*** RECORDED DATA ***
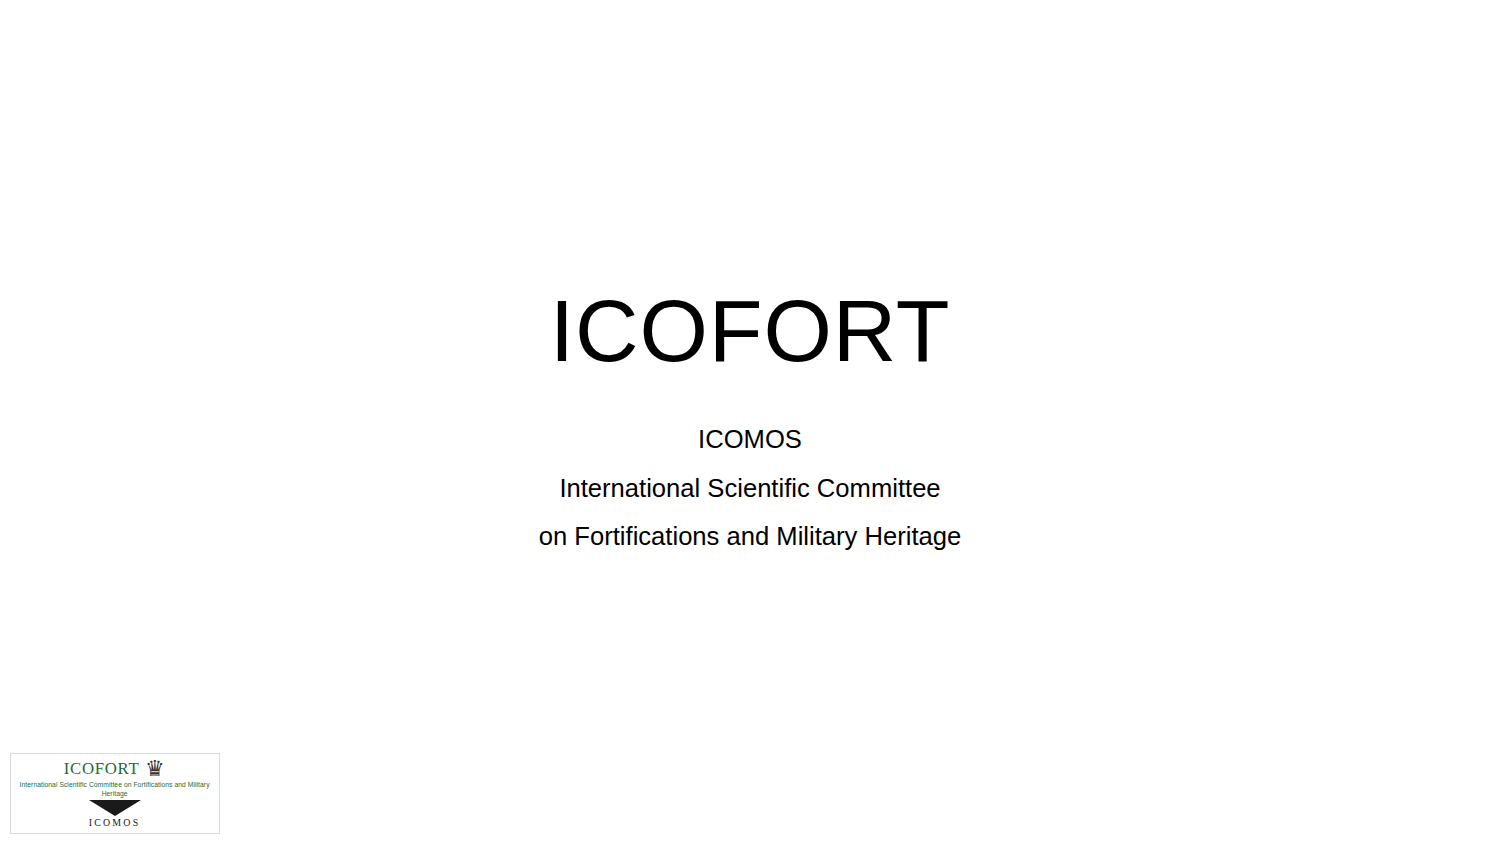ICOFORT
ICOMOS International Scientific Committee on Fortifications and Military Heritage
ICOFORT ♛
International Scientific Committee on Fortifications and Military Heritage
ICOMOS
*** End of RECORDED DATA ***
**WHAT NEEDS TO BE DONE**. When you copy the listing above, reproduce every line exactly and skip the images.

**RESPONSE FOR THIS EXERCISE**.
ICOFORT
ICOMOS International Scientific Committee on Fortifications and Military Heritage
ICOFORT ♛
International Scientific Committee on Fortifications and Military Heritage
ICOMOS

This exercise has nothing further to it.